According to a chapter authored by Ch Sankar Rao in the recently-released book Muslims in Telangana (MiT) – A Discourse on Equity, Development and Security, Muslims households in the State have lesser access to all forms of credit as compared to the majority community, 61% as compared to 71% respectively. Further, only 25.5% of Muslim households have accessed loans from institutional sources. On account of the lack of access to credit from such sources, Muslim households managed to obtain loans from relatives and friends, the chapter states.

The chapter also reveals that “the weighted average annual interest rate of all loans by a Muslim household in Telangana stood at 20.7% which was more than that of Hindus (15.8%)”. The author suggests a strengthening of the TSMFC.

Development economist from the Centre for Development Policy and Practice Amir Ullah Khan, one of the four editors of MiT opined that there is a need for the State government to hand out grants like Rythu Bandhu to keep COVID-19 affected families from falling into the debt trap.

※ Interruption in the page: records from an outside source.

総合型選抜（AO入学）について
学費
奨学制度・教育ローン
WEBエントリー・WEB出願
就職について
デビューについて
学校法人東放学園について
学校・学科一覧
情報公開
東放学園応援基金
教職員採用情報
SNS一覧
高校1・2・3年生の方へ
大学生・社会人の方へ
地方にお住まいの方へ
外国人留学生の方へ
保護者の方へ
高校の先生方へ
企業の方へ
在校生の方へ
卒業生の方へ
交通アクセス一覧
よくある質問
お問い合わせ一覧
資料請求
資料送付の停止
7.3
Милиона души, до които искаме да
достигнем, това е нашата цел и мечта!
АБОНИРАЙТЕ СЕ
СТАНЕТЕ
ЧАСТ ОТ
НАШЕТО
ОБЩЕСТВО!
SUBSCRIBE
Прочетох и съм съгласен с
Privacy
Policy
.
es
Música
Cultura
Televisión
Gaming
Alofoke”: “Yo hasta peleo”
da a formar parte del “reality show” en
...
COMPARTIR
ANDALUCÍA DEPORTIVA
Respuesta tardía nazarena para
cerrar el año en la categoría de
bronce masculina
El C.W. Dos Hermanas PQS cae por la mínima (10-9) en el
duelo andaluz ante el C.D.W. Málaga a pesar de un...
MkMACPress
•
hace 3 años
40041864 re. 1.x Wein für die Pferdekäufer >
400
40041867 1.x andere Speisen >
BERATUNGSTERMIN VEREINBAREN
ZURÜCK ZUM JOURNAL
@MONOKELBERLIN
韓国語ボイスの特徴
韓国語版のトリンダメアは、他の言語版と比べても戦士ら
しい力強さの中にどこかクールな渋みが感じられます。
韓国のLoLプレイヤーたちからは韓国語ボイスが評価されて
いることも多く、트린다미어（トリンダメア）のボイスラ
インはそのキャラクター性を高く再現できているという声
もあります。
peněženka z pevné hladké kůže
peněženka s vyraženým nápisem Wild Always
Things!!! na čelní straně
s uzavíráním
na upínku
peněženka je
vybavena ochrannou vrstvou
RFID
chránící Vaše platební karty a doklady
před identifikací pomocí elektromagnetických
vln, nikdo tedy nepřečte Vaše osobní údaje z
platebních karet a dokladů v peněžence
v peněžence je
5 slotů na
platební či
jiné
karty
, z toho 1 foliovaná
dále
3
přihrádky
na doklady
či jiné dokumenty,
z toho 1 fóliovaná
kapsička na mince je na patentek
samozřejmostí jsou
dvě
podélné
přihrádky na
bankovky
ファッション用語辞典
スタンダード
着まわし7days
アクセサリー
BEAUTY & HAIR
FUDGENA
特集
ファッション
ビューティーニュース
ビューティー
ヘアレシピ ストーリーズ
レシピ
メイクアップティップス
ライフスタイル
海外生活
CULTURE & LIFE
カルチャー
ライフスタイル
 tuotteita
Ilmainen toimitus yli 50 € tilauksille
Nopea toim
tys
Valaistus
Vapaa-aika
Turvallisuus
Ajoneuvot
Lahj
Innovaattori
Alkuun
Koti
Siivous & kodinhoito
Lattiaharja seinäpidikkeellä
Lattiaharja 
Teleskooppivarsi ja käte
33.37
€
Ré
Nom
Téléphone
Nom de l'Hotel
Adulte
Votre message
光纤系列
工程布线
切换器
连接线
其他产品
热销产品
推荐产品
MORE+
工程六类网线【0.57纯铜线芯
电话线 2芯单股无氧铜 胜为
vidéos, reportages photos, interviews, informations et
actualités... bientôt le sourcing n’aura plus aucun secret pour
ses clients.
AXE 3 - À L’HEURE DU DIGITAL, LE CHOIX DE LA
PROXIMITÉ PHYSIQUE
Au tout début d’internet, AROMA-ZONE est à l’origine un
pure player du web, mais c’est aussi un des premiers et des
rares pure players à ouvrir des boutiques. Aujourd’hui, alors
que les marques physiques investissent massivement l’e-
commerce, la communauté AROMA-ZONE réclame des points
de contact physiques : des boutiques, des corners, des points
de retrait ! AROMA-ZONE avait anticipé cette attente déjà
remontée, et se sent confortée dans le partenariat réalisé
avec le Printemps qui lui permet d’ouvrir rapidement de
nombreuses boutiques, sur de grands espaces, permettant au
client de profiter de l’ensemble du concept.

“₹ 4,000 to economically vulnerable persons should be given. When we talk about bank-linked schemes, the issue is that micro-financing institutions are looked at as banking institutions and banking norms are applied to them. There is a huge difference between an applicant who takes big loans and one who takes micro-loans. The former has legacy, leverage and assets, the latter has nothing of this sort. The former is business-oriented, the latter is livelihood oriented.”

Activist S Q Masood pointed out that it was a double whammy for many households. They were affected by floods last year as well as COVID. “Many families are in a precarious position now. Institutions like the TSMFC were created to disburse loans to minority communities. It is important that they be revived at the earliest, and loans be given. Access to credit will help people greatly,” he said.

A source from the TSMFC said that while no new applications have been called for, the institution is dealing with a huge backlog of over 1.2 lakh applications. “The corporation has not stopped loan disbursal, though no new applications have been called for. We have requested ₹ 95 crore for loans from the government as special budget and are hopeful of a positive response,” the source said.